**Job item**. Could you reproduce, word for word, everything below from the line containing "Jumeriah Lake Towers" down to the line containing "Send a Message to GREMLOG TRADING", with both of those lines included and no others?
◆ ◆ ◆ ◆ ◆
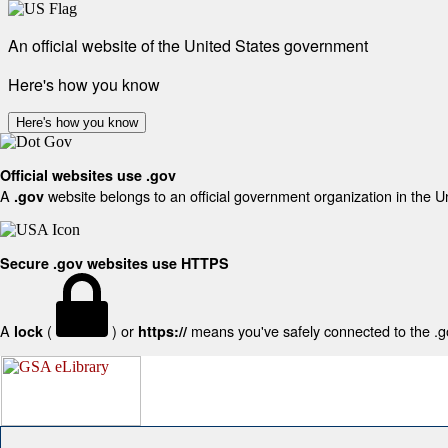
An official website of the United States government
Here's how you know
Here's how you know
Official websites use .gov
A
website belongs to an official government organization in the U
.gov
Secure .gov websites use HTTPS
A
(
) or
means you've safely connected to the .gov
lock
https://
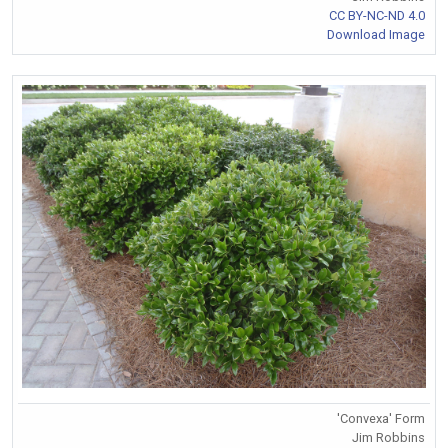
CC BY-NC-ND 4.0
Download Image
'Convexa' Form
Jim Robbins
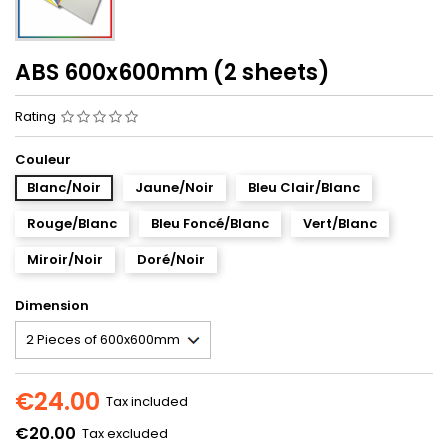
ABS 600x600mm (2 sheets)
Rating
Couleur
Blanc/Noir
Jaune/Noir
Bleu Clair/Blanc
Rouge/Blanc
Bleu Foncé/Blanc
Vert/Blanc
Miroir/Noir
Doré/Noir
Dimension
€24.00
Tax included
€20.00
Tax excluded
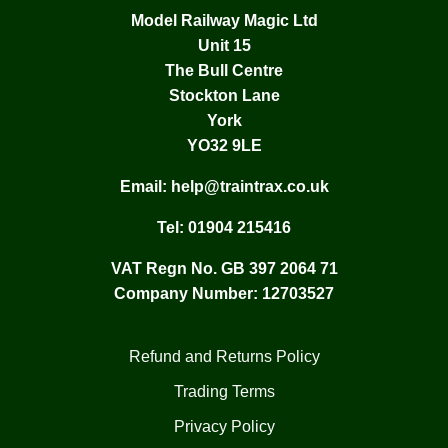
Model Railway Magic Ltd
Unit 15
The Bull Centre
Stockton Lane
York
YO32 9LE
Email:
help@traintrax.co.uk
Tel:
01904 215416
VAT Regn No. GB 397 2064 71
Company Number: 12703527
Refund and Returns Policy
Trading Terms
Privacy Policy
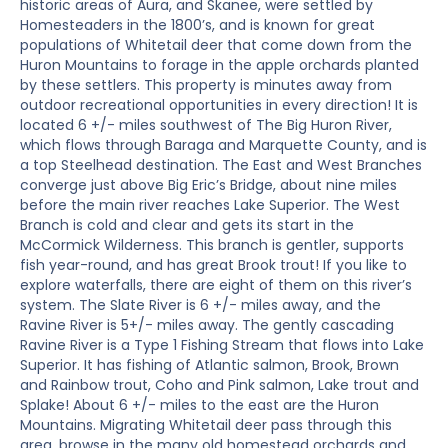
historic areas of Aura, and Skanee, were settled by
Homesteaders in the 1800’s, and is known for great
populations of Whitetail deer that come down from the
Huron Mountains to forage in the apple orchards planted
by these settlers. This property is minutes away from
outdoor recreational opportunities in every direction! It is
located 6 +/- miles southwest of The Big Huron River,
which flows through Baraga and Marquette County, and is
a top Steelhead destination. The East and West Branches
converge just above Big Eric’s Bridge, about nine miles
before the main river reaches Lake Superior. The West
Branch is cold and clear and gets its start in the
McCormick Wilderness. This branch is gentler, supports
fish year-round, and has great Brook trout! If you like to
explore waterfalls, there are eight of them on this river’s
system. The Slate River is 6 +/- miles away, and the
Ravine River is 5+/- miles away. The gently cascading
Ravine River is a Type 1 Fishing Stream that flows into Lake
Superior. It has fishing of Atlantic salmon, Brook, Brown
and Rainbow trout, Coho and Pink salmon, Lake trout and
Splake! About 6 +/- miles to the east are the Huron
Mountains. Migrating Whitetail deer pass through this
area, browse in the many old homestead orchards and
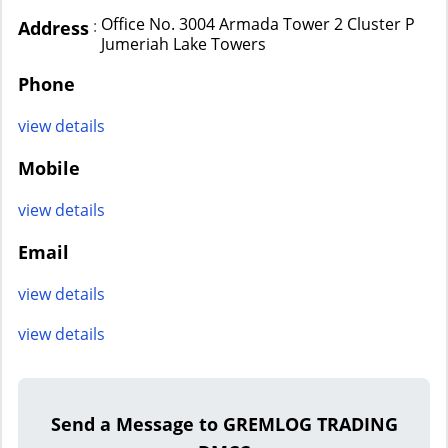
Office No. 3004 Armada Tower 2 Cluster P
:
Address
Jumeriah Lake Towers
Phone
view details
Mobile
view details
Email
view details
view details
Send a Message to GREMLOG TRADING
◆ ◆ ◆ ◆ ◆
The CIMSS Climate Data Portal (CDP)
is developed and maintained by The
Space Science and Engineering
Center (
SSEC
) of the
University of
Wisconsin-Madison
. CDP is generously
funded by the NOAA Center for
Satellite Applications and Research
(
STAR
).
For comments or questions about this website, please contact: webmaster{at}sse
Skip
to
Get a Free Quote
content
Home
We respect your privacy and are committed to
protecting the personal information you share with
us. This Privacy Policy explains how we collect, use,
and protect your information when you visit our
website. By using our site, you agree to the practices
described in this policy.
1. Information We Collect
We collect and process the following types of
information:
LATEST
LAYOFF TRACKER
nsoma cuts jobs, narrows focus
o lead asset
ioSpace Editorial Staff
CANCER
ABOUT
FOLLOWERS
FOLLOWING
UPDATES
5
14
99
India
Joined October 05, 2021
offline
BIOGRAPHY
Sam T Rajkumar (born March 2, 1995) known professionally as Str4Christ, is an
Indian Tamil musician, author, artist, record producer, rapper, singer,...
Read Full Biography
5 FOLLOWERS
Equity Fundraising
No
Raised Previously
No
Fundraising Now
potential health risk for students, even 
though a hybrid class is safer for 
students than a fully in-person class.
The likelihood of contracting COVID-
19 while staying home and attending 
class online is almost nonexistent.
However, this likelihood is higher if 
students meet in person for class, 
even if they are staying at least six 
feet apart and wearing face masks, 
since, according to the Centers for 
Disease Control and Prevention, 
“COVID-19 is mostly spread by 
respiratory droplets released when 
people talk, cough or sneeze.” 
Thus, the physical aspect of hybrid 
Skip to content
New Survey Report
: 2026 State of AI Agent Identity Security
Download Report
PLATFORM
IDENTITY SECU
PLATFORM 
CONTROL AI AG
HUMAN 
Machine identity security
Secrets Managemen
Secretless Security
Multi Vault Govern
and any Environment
◆ ◆ ◆ ◆ ◆
**Written answer**.
Jumeriah Lake Towers
Phone
view details
Mobile
view details
Email
view details
view details
Send a Message to GREMLOG TRADING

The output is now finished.